Kiat mengatasi suasana batin yang berada dalam kondisi normal ialah memperkuat semangat raja’ dan mujahadah di dalam diri.
Seseorang perlu sesekali mengecoh kehidupan dunianya dengan melakukan khalwat atau takhannus, seperti yang pernah dilakukan Rasulullah di Gua Hira ketika ia sedang hidup berkecukupan di samping istrinya Khadijah yang kaya, bangsawan, dan serbaberkecukupan.
Untuk kehidupan kita sekarang ini, mungkin tidak perlu mencari gua yang terpencil atau jauh-jauh meninggalkan keluarga. Yang paling penting, ada suasana pemisahan diri (uzlah) sementara dari suasana hiruk pikuknya pikiran.

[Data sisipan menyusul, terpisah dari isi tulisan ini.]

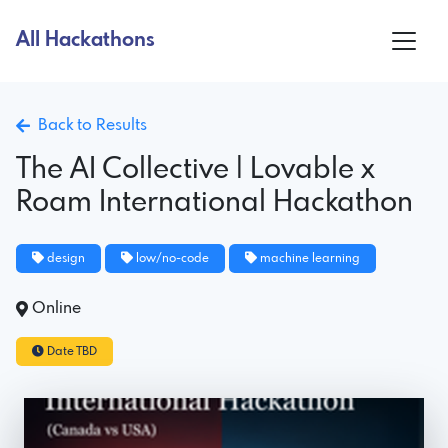
All Hackathons
Back to Results
The AI Collective | Lovable x
Roam International Hackathon
design
low/no-code
machine learning
Online
Date TBD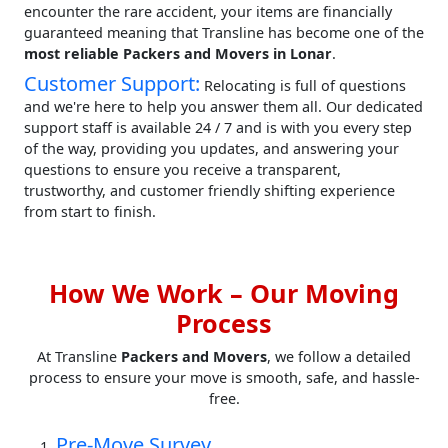
encounter the rare accident, your items are financially
guaranteed meaning that Transline has become one of the
most reliable Packers and Movers in Lonar
.
Customer Support:
Relocating is full of questions
and we're here to help you answer them all. Our dedicated
support staff is available 24 / 7 and is with you every step
of the way, providing you updates, and answering your
questions to ensure you receive a transparent,
trustworthy, and customer friendly shifting experience
from start to finish.
How We Work – Our Moving
Process
At Transline
Packers and Movers
, we follow a detailed
process to ensure your move is smooth, safe, and hassle-
free.
Pre-Move Survey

Bisa saja dengan melakukan iktikaf di salah satu masjid, apalagi pada Ramadhan. Di dalam masjid kita berniat untuk beriktikaf karena Allah. Di sanalah kita mengecoh pikiran dan tradisi keseharian kita dengan membaca Alquran lebih banyak, shalat, tafakur, dan berzikir.
Niatkan bahwa masjid ini adalah Gua Hira atau Gua Kahfi yang pernah mengorbitkan kekasih-kekasih Tuhan, Nabi Muhammad dan Nabi Khidhir, melejit ke atas dan mendapatkan pencerahan.

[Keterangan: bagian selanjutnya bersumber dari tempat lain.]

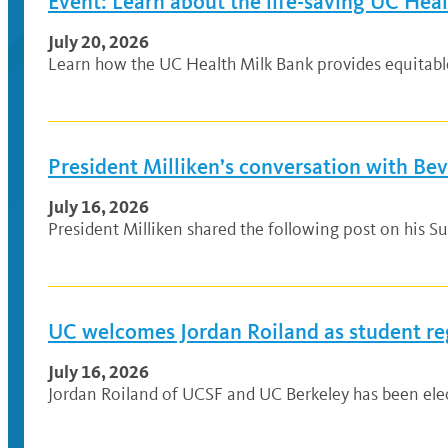
Event: Learn about the life-saving UC Hea
July 20, 2026
Learn how the UC Health Milk Bank provides equitable a
President Milliken’s conversation with Be
July 16, 2026
President Milliken shared the following post on his Su
UC welcomes Jordan Roiland as student re
July 16, 2026
Jordan Roiland of UCSF and UC Berkeley has been elec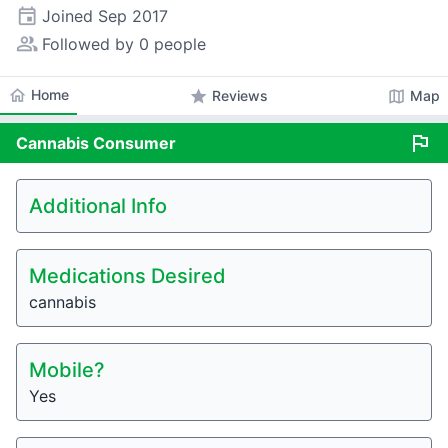
event
Joined
Sep 2017
people_alt
Followed by 0 people
home
Home
star
map
Reviews
Map
flag
Cannabis
Consumer
Additional Info
Medications Desired
cannabis
Mobile?
Yes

Jika suasana batin dibiarkan berlalu tanpa pernah diselingi dengan rasa fakir, apalagi karena deposito dan kekayaan yang begitu melimpah sampai bisa diwarisi tujuh generasi, dikhawatirkan yang bersangkutan akan melahirkan generasi lemah di mata Allah. Bahkan, tidak mustahil akan membebani kita di akhirat kelak.
Milik kita di akhirat hanya yang pernah dibelanjakan di jalan Allah. Selebihnya, berpotensi menyusahkan kehidupan jangka panjang kita di alam barzah dan di alam baka di akhirat.

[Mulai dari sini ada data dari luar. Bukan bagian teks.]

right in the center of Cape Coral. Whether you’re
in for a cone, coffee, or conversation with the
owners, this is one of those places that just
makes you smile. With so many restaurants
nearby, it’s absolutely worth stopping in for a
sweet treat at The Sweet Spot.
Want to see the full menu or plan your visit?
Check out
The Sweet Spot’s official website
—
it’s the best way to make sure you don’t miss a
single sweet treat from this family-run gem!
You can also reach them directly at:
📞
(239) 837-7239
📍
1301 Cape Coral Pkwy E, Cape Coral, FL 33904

Bersihkanlah harta kita dengan zakat dan sedekah, luruskanlah pikiran kita dengan zikrullah, dan lembutkanlah jiwa kita tafakur dan tadzakkur, tangguhkanlah pendirian kita di atas rel shirathal mustaqim.
Dengan demikian, semoga kita mendapatkan seruan Ilahi: La tahdzan innallaha ma’ana (Jangan khawatir, Allah bersama kita), Amin.